A VERY SURPRISING discovery was made in the early decades of this century. Edwin Hubble discovered that galaxies more distant than the Andromeda Galaxy are all redshifted. That is, they are all receding from us, moving steadily further away. Moreover, the recession speed of a galaxy is proportional to its distance: the farther a galaxy is from us, the faster it's moving away:

The relation between the radial speed and distance of a galaxy is known as the Hubble Law, in honor of Edwin Hubble. In mathematical form, it can be written as:

v = H0 d

where v is the radial speed of a galaxy (equal to its redshift times the speed of light), d is the distance to the galaxy, and H0 is a constant known as the Hubble constant. Ironically, Hubble himself badly overestimated the value of the Hubble constant (he thought that galaxies were closer than they actually are). The best current value of the Hubble constant is H0 = 70 km/sec/Mpc.

The Hubble Law is a surprising result. Why are galaxies flying away from us? Is it something we said? In fact, our galaxy does not possess a special repulsive force. Galaxies are receding, from our point of view, because the universe is EXPANDING. If we were located in ANY galaxy in the universe, distant galaxies would appear to be fleeing from us, due to the universal expansion (More on this subject later, when we talk about the Big Bang and the Expanding Universe.)

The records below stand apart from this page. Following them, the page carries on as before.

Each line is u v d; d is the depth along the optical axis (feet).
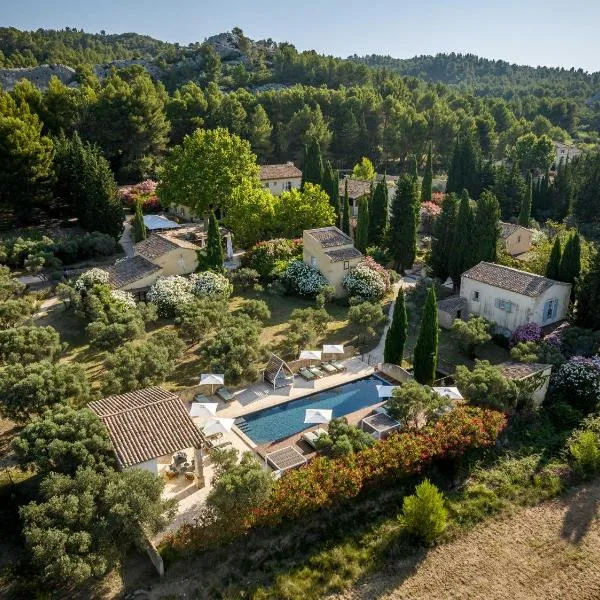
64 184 200.54
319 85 493.77
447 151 385.70
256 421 102.42
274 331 136.77
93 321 127.44
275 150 355.56
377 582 68.90
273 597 66.13
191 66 521.65
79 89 301.84
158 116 271.90
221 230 212.23
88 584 66.59
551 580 69.51
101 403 89.30
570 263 140.87
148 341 113.19
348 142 361.92
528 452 94.53
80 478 69.05
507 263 163.63
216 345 111.55
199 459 80.89
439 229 172.35
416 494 79.20
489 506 81.92
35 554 61.62
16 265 164.04
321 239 163.32
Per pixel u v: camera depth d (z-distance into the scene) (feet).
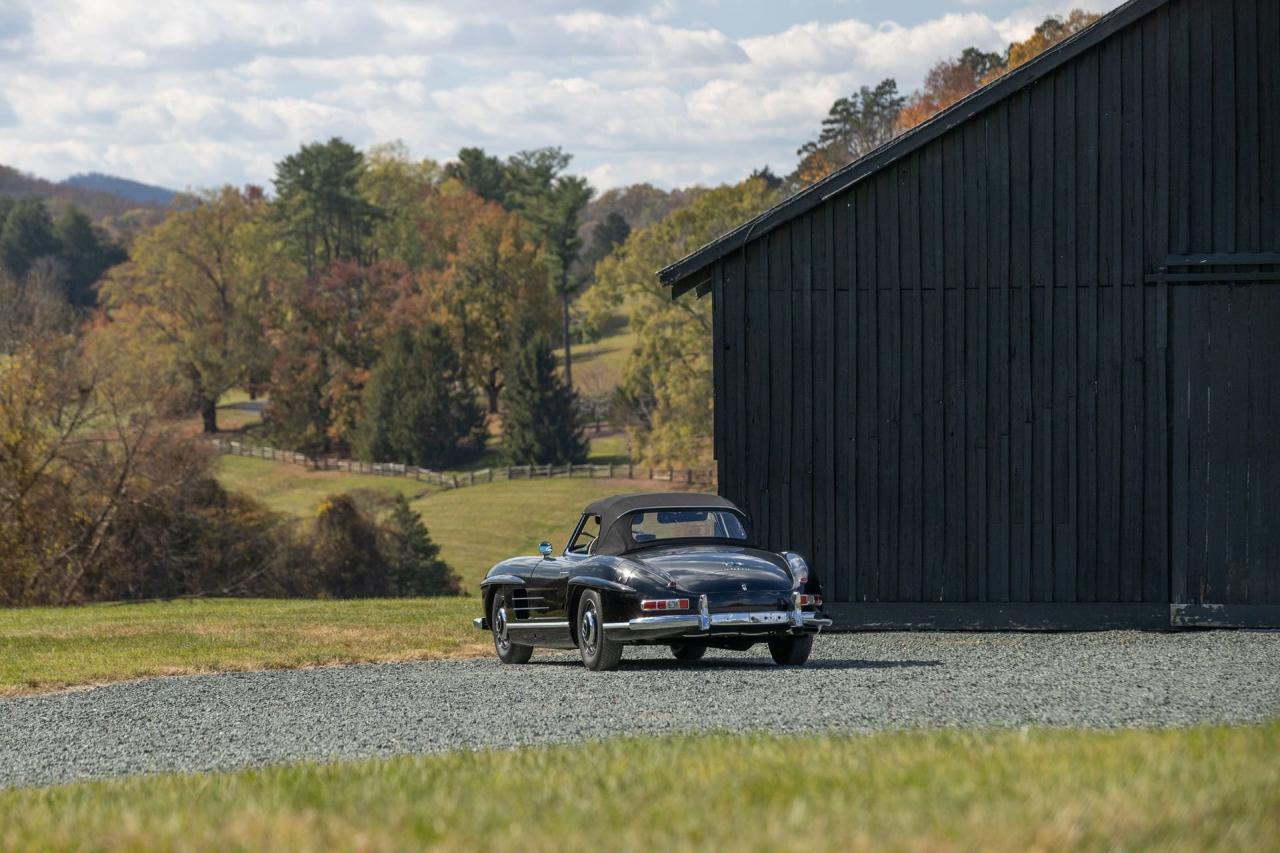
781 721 63.16
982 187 110.32
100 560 254.27
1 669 98.27
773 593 82.02
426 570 337.31
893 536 110.63
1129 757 42.19
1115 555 108.78
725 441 112.06
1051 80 109.70
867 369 111.14
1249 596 107.65
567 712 68.95
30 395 245.86
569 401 593.01
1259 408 107.76
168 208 652.07
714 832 33.91
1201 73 108.47
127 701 83.30
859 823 33.91
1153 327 108.78
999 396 109.91
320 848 34.47
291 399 624.59
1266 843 32.12
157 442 257.55
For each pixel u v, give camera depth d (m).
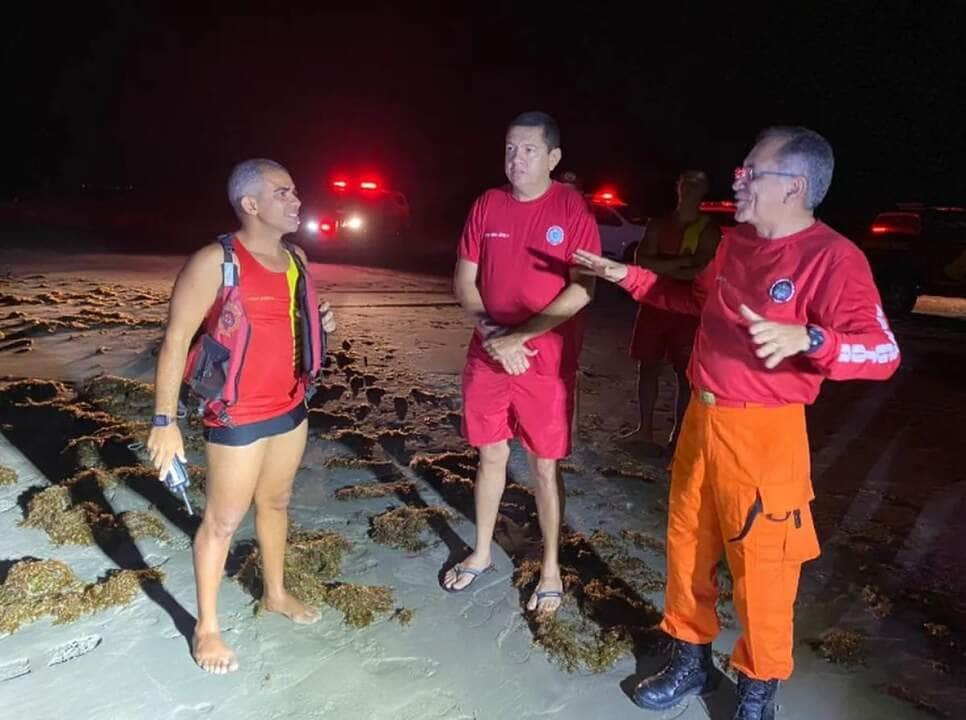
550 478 3.93
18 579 3.82
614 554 4.58
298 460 3.56
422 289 14.11
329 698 3.31
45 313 9.90
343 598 3.93
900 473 6.30
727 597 4.22
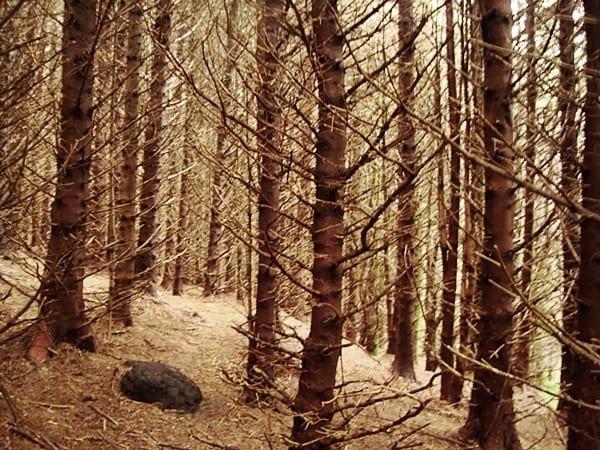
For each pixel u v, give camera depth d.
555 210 4.58
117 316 7.39
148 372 5.52
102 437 4.55
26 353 5.29
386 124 3.31
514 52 2.41
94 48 4.73
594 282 2.92
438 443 5.78
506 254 5.05
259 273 5.73
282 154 3.85
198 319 9.37
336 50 3.66
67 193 5.54
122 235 7.67
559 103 4.09
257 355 3.96
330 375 3.63
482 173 5.64
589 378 2.90
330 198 3.65
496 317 5.12
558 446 6.25
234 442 4.97
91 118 5.70
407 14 5.96
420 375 10.59
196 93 4.16
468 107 4.07
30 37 4.12
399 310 9.15
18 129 4.05
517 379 2.27
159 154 8.55
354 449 5.34
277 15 4.01
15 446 4.02
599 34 2.61
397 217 4.55
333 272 3.65
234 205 5.87
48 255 5.50
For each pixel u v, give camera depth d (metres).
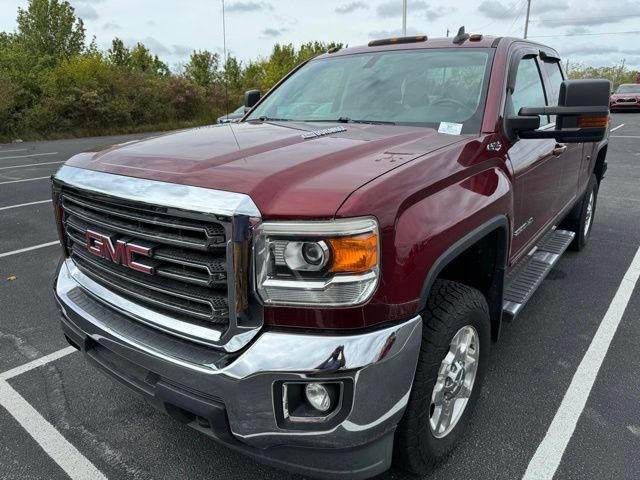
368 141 2.37
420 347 2.03
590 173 5.04
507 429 2.68
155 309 2.07
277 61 36.44
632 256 5.32
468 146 2.43
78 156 2.55
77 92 26.00
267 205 1.73
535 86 3.54
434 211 2.02
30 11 33.97
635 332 3.71
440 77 3.05
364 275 1.72
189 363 1.86
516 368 3.25
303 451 1.81
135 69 30.75
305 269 1.72
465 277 2.81
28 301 4.40
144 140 2.63
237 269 1.72
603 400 2.92
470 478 2.35
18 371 3.33
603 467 2.41
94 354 2.33
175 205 1.81
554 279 4.69
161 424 2.80
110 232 2.13
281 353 1.71
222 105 29.42
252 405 1.76
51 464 2.51
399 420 1.93
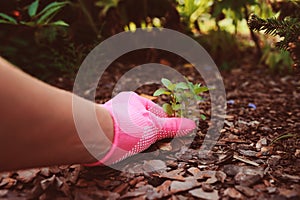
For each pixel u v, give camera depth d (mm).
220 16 2678
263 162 1281
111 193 1140
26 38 2455
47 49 2443
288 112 1741
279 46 1361
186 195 1126
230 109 1779
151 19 2688
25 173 1227
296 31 1297
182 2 2479
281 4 1920
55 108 1065
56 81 2303
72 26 2473
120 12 2646
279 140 1432
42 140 1053
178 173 1229
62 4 2053
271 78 2373
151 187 1168
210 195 1115
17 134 1016
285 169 1234
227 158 1285
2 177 1219
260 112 1742
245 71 2537
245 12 2439
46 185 1157
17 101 999
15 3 2250
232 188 1142
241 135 1492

For our purposes at the moment, it suffices to point out that the Hubble Law permits us to find distances to far-away galaxies. Radial velocities are relatively easy to measure. Once we measure v for a galaxy, we can compute
d = v / H0 .
For instance, suppose a galaxy is moving away from us at 14,000 km/sec. Its distance, using the Hubble Law, is thus
d = (14,000 km/sec) / (70 km/sec/Mpc) = 200 Mpc.
The galaxy is 200 megaparsecs away (652 million light years), beyond the region where Cepheids can be used to compute distances. The major drawback to using the Hubble Law is that the value of H0 (the Hubble Constant) is poorly known.